I'm looking at #6517 but I can't pin-point exactly what the difference is. Would you have more details? Is it that the "filling" simply doesn't happen when fill=None, or is it something more subtle than that?

Yeah, this issue description may be unclear. The problem arises when we call _apply_grid_transform with mode="bilinear" + 1) fill=None and 2) fill=0. Two outputs wont match. I assume that outputs should match because for me fill=None and fill=0 is the same configuration. Also, by the way outputs are matching if mode="nearest" + similar configs for fill.

Why results are not matching for bilinear ?

Because when fill is None we do only grid sampling (which does padding_mode="zeros"). If fill=0 we create additional mask channel, concat it to the input image, then grid sample, extract transformed mask and apply it with fill values (which are 0 again) to the output image.
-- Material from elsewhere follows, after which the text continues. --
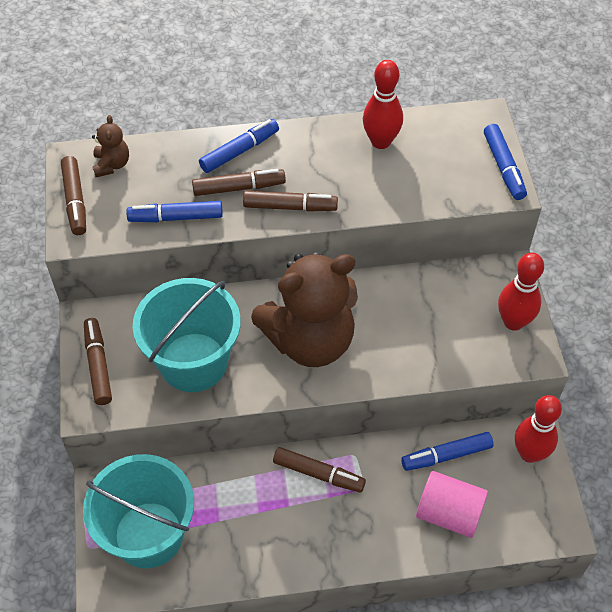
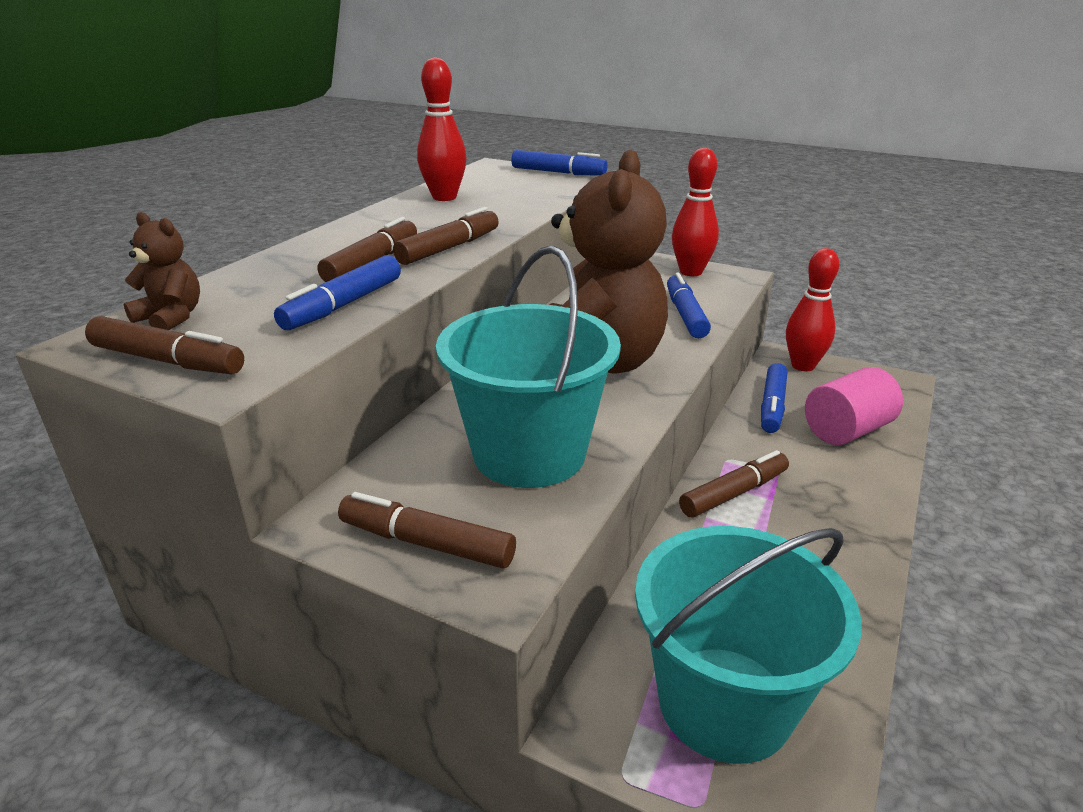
camera: 55 degrees left, 25 degrees down
blue marker [199,119,279,173] -> blue marker moved to [667,273,711,338]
The way how we blend mask with fill value and the image is probably incorrect for bilinear mode (see images in the issue, there is a black shadow around rotated image for current torchvision. This shadow is absent for PIL). So, the problem comes from blending zero fill values to already transformed image with zero fill.

Before fixing blending, we may ask why we bother doing all this mask fancy stuff for fill=0 if grid sample already does that for us. So, I would expect that fill=0 should be a no-op like fill=None in terms of computing mask and manually applying fill value.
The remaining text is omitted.